[[ INFORMATION PROVIDED, beginning ]]

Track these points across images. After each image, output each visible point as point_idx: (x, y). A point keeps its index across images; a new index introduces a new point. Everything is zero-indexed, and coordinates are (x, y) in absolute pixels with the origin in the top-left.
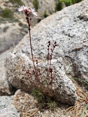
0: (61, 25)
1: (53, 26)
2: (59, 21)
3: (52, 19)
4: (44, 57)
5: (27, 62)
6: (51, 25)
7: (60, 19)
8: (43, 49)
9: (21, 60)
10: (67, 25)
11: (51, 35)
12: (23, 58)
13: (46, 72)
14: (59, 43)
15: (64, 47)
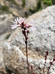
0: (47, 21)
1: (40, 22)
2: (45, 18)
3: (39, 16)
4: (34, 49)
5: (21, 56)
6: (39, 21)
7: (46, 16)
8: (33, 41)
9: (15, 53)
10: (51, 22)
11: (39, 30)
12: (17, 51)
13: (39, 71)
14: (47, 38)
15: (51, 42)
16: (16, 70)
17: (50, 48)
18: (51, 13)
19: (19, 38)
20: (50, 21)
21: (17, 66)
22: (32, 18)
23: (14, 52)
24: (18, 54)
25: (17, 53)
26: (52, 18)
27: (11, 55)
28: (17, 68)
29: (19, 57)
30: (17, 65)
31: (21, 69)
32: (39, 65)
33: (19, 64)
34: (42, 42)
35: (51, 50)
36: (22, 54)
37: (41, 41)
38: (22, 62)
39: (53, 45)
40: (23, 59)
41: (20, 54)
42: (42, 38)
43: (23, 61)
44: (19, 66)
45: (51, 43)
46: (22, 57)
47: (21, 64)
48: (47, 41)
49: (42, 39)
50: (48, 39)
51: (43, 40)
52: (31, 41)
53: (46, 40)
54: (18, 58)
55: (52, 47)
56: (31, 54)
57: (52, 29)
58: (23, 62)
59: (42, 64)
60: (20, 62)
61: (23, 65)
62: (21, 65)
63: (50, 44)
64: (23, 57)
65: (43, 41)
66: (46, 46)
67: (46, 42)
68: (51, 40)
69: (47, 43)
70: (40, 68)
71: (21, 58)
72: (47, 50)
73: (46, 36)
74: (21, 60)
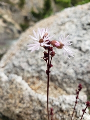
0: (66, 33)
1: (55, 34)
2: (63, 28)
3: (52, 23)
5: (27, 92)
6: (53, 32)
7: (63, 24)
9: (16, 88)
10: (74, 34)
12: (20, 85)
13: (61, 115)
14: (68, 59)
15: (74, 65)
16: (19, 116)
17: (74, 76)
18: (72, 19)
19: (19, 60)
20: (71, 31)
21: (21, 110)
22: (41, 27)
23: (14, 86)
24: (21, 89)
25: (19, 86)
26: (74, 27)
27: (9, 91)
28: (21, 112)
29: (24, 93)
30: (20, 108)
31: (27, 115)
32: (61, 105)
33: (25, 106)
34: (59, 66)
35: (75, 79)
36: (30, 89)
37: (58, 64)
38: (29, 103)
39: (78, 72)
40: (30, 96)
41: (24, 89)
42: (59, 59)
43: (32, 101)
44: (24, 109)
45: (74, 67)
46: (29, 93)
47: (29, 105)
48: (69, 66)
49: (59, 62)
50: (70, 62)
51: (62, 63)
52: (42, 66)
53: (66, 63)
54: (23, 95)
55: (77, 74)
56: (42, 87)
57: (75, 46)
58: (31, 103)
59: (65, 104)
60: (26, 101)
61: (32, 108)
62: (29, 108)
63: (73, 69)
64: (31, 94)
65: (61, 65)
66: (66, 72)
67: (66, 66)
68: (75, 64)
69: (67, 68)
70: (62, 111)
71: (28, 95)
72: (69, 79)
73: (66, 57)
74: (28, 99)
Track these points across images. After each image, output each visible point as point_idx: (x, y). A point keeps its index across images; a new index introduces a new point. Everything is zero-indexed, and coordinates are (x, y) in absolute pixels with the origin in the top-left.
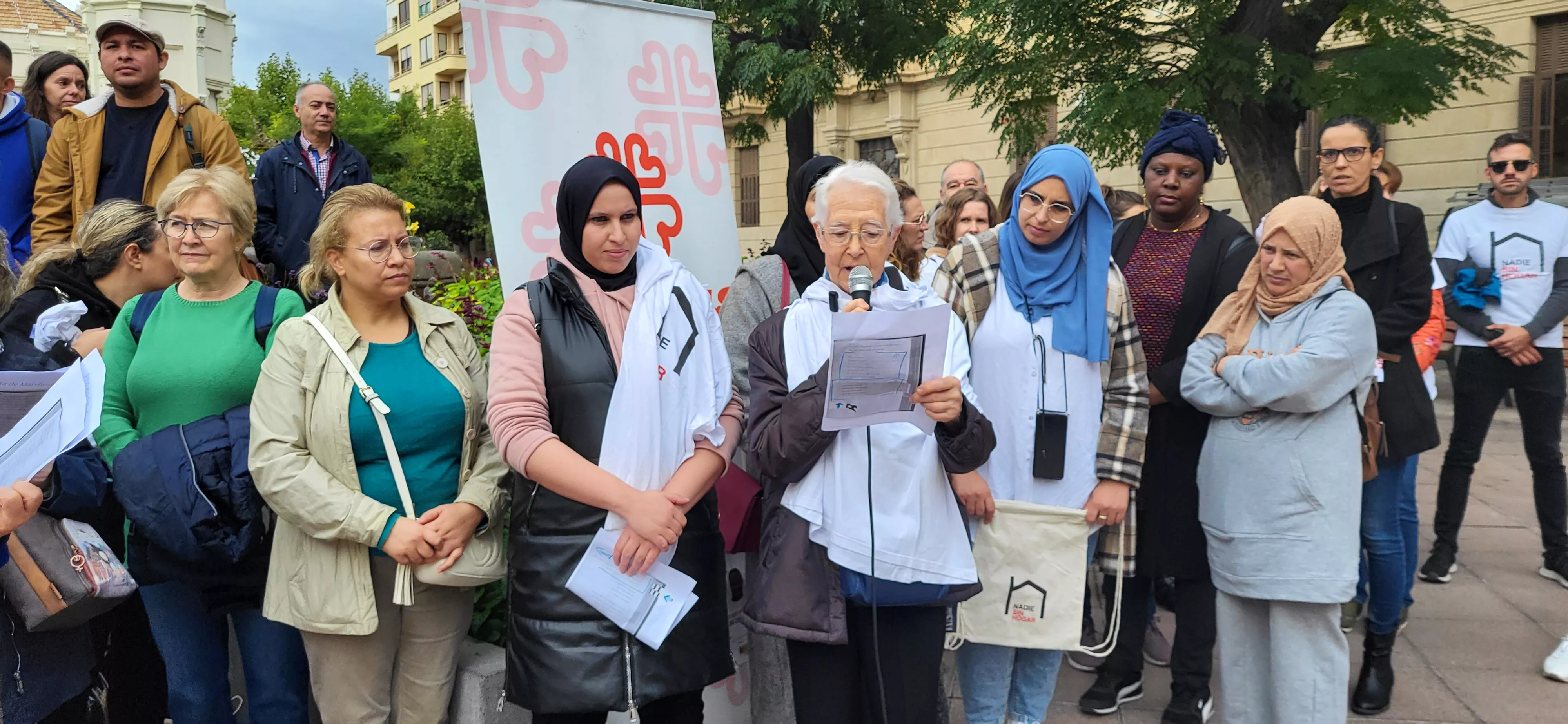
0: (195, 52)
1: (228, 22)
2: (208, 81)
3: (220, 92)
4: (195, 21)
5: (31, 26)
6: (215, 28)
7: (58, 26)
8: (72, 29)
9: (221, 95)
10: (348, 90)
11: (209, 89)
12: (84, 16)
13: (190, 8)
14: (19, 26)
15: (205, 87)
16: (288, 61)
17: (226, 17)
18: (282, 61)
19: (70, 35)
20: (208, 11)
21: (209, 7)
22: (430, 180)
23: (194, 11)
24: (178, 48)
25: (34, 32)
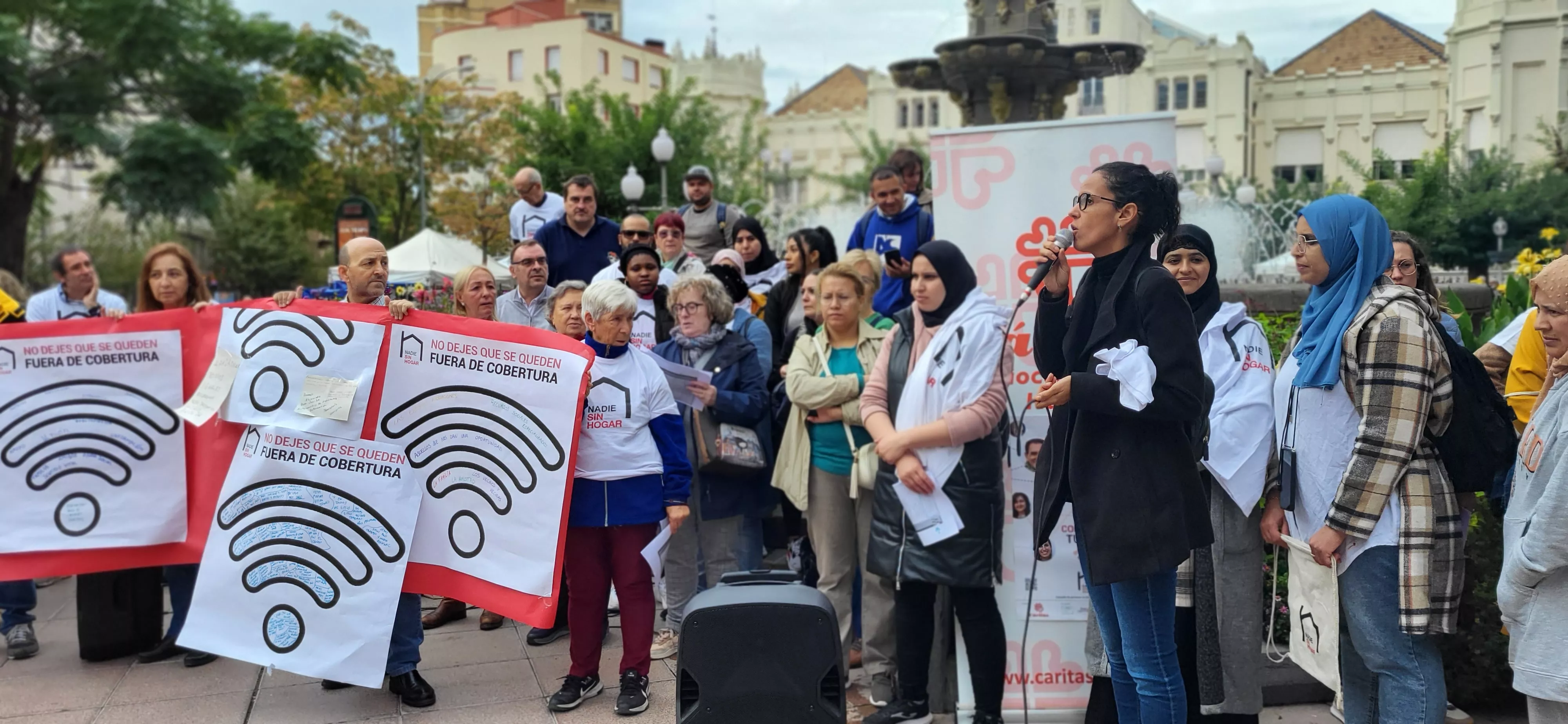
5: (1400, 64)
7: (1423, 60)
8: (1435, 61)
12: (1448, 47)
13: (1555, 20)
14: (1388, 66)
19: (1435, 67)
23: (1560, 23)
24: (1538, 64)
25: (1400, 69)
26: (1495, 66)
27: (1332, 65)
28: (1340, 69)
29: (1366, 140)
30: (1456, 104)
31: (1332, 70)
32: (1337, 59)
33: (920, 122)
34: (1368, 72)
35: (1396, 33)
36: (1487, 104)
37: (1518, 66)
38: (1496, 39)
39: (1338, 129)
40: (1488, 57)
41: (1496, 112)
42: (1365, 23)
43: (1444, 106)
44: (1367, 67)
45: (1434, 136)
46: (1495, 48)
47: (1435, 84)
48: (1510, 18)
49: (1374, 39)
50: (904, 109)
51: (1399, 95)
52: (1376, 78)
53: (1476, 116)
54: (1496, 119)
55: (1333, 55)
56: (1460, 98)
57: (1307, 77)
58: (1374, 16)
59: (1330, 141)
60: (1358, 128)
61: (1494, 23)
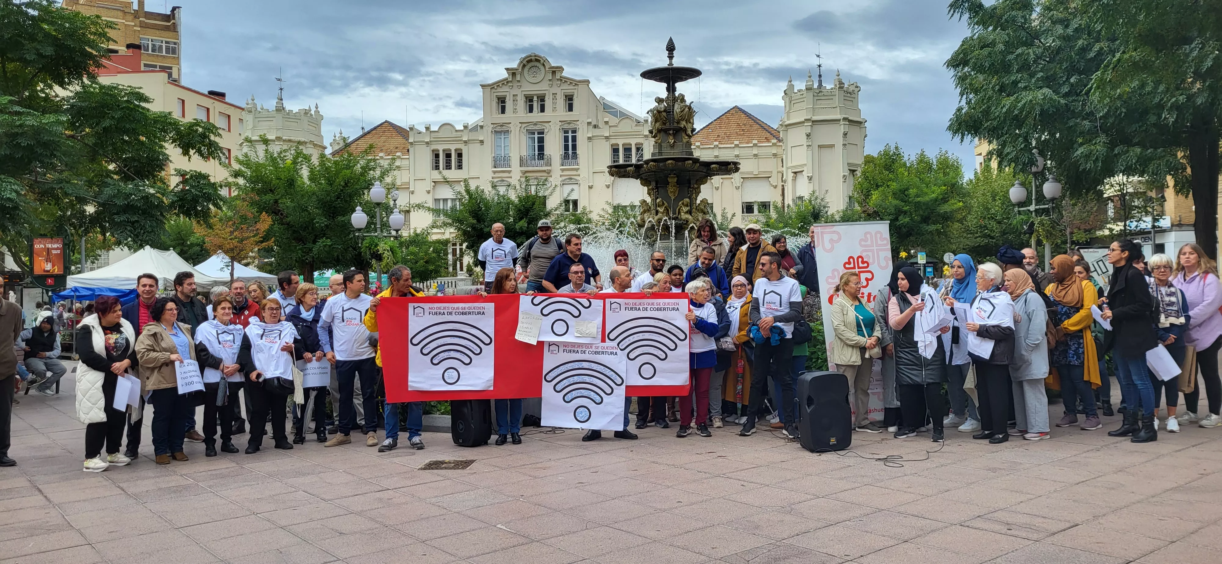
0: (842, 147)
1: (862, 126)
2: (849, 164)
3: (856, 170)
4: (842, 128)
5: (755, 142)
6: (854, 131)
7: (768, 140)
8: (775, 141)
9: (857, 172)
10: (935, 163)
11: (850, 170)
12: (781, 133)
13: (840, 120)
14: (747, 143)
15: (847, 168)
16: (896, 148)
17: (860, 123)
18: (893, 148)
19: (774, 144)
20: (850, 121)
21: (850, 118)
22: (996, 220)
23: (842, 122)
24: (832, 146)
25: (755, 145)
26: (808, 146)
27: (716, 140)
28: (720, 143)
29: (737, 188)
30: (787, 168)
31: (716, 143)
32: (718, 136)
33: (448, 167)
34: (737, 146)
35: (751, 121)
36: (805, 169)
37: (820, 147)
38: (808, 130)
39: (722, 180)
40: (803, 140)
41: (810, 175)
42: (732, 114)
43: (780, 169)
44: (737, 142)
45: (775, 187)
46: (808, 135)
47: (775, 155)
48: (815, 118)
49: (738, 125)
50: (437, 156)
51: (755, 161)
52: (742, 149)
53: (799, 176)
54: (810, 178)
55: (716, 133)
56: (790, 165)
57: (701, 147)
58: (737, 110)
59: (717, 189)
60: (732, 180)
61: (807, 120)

[[ INFORMATION PROVIDED, end ]]

- WORK TASK
Repeat every entry above word for word, leaving out the pictures.

- SOLUTION TO THIS EXERCISE
Track these points across images. After each image, output each visible point as point_idx: (x, y). A point keeps its index across images; a new index introduces a new point. Everything is zero-indexed, and coordinates are (x, y) in absolute pixels with the origin in the top-left.
0: (61, 25)
1: (53, 26)
2: (59, 21)
3: (52, 19)
4: (44, 57)
5: (27, 62)
6: (51, 25)
7: (60, 19)
8: (43, 49)
9: (21, 60)
10: (67, 25)
11: (51, 35)
12: (23, 58)
13: (46, 72)
14: (59, 43)
15: (64, 47)
0: (47, 21)
1: (40, 22)
2: (45, 18)
3: (39, 16)
4: (34, 49)
5: (21, 56)
6: (39, 21)
7: (46, 16)
8: (33, 41)
9: (15, 53)
10: (51, 22)
11: (39, 30)
12: (17, 51)
13: (39, 71)
14: (47, 38)
15: (51, 42)
16: (16, 70)
17: (50, 48)
18: (51, 13)
19: (19, 38)
20: (50, 21)
21: (17, 66)
22: (32, 18)
23: (14, 52)
24: (18, 54)
25: (17, 53)
26: (52, 18)
27: (11, 55)
28: (17, 68)
29: (19, 57)
30: (17, 65)
31: (21, 69)
32: (39, 65)
33: (19, 64)
34: (42, 42)
35: (51, 50)
36: (22, 54)
37: (41, 41)
38: (22, 62)
39: (53, 45)
40: (23, 59)
41: (20, 54)
42: (42, 38)
43: (23, 61)
44: (19, 66)
45: (51, 43)
46: (22, 57)
47: (21, 64)
48: (47, 41)
49: (42, 39)
50: (48, 39)
51: (43, 40)
52: (31, 41)
53: (46, 40)
54: (18, 58)
55: (52, 47)
56: (31, 54)
57: (52, 29)
58: (23, 62)
59: (42, 64)
60: (20, 62)
61: (23, 65)
62: (21, 65)
63: (50, 44)
64: (23, 57)
65: (43, 41)
66: (46, 46)
67: (46, 42)
68: (51, 40)
69: (47, 43)
70: (40, 68)
71: (21, 58)
72: (47, 50)
73: (46, 36)
74: (21, 60)
0: (66, 33)
1: (55, 34)
2: (63, 28)
3: (52, 23)
5: (27, 92)
6: (53, 32)
7: (63, 24)
9: (16, 88)
10: (74, 34)
12: (20, 85)
13: (61, 115)
14: (68, 59)
15: (74, 65)
16: (19, 116)
17: (74, 76)
18: (72, 19)
19: (19, 60)
20: (71, 31)
21: (21, 110)
22: (41, 27)
23: (14, 86)
24: (21, 89)
25: (19, 86)
26: (74, 27)
27: (9, 91)
28: (21, 112)
29: (24, 93)
30: (20, 108)
31: (27, 115)
32: (61, 105)
33: (25, 106)
34: (59, 66)
35: (75, 79)
36: (30, 89)
37: (58, 64)
38: (29, 103)
39: (78, 72)
40: (30, 96)
41: (24, 89)
42: (59, 59)
43: (32, 101)
44: (24, 109)
45: (74, 67)
46: (29, 93)
47: (29, 105)
48: (69, 66)
49: (59, 62)
50: (70, 62)
51: (62, 63)
52: (42, 66)
53: (66, 63)
54: (23, 95)
55: (77, 74)
56: (42, 87)
57: (75, 46)
58: (31, 103)
59: (65, 104)
60: (26, 101)
61: (32, 108)
62: (29, 108)
63: (73, 69)
64: (31, 94)
65: (61, 65)
66: (66, 72)
67: (66, 66)
68: (75, 64)
69: (67, 68)
70: (62, 111)
71: (28, 95)
72: (69, 79)
73: (66, 57)
74: (28, 99)
Track these points across images. After each image, output each visible point as point_idx: (x, y). A point keeps its index across images; a new index introduces a new point. Everything is zero-indexed, and coordinates are (x, y) in absolute pixels with the origin in the top-left.
0: (195, 52)
1: (228, 22)
2: (208, 81)
3: (220, 92)
4: (195, 21)
5: (31, 26)
6: (215, 28)
7: (58, 26)
8: (72, 29)
9: (221, 95)
10: (348, 90)
11: (209, 89)
12: (84, 16)
13: (190, 8)
14: (19, 26)
15: (205, 87)
16: (288, 61)
17: (226, 17)
18: (282, 61)
19: (70, 35)
20: (208, 11)
21: (209, 7)
22: (430, 180)
23: (194, 11)
24: (178, 48)
25: (34, 32)
5: (1400, 64)
7: (1423, 60)
8: (1435, 61)
12: (1448, 47)
13: (1555, 20)
14: (1388, 66)
19: (1435, 67)
23: (1560, 23)
24: (1538, 64)
25: (1400, 69)
26: (1495, 66)
27: (1332, 65)
28: (1340, 69)
29: (1366, 140)
30: (1456, 104)
31: (1332, 70)
32: (1337, 59)
33: (920, 122)
34: (1368, 72)
35: (1396, 33)
36: (1487, 104)
37: (1518, 66)
38: (1496, 39)
39: (1338, 129)
40: (1488, 57)
41: (1496, 112)
42: (1365, 23)
43: (1444, 106)
44: (1367, 67)
45: (1434, 136)
46: (1495, 48)
47: (1435, 84)
48: (1510, 18)
49: (1374, 39)
50: (904, 109)
51: (1399, 95)
52: (1376, 78)
53: (1476, 116)
54: (1496, 119)
55: (1333, 55)
56: (1460, 98)
57: (1307, 77)
58: (1374, 16)
59: (1330, 141)
60: (1358, 128)
61: (1494, 23)
0: (842, 147)
1: (862, 126)
2: (849, 164)
3: (856, 170)
4: (842, 128)
5: (755, 142)
6: (854, 131)
7: (768, 140)
8: (775, 141)
9: (857, 172)
10: (935, 163)
11: (850, 170)
12: (781, 133)
13: (840, 120)
14: (747, 143)
15: (847, 168)
16: (896, 148)
17: (860, 123)
18: (893, 148)
19: (774, 144)
20: (850, 121)
21: (850, 118)
22: (996, 220)
23: (842, 122)
24: (832, 146)
25: (755, 145)
26: (808, 146)
27: (716, 140)
28: (720, 143)
29: (737, 188)
30: (787, 168)
31: (716, 143)
32: (718, 136)
33: (448, 167)
34: (737, 146)
35: (751, 121)
36: (805, 169)
37: (820, 147)
38: (808, 130)
39: (722, 180)
40: (803, 140)
41: (810, 175)
42: (732, 114)
43: (780, 169)
44: (737, 142)
45: (775, 187)
46: (808, 135)
47: (775, 155)
48: (815, 118)
49: (738, 125)
50: (437, 156)
51: (755, 161)
52: (742, 149)
53: (799, 176)
54: (810, 178)
55: (716, 133)
56: (790, 165)
57: (701, 147)
58: (737, 110)
59: (717, 189)
60: (732, 180)
61: (807, 120)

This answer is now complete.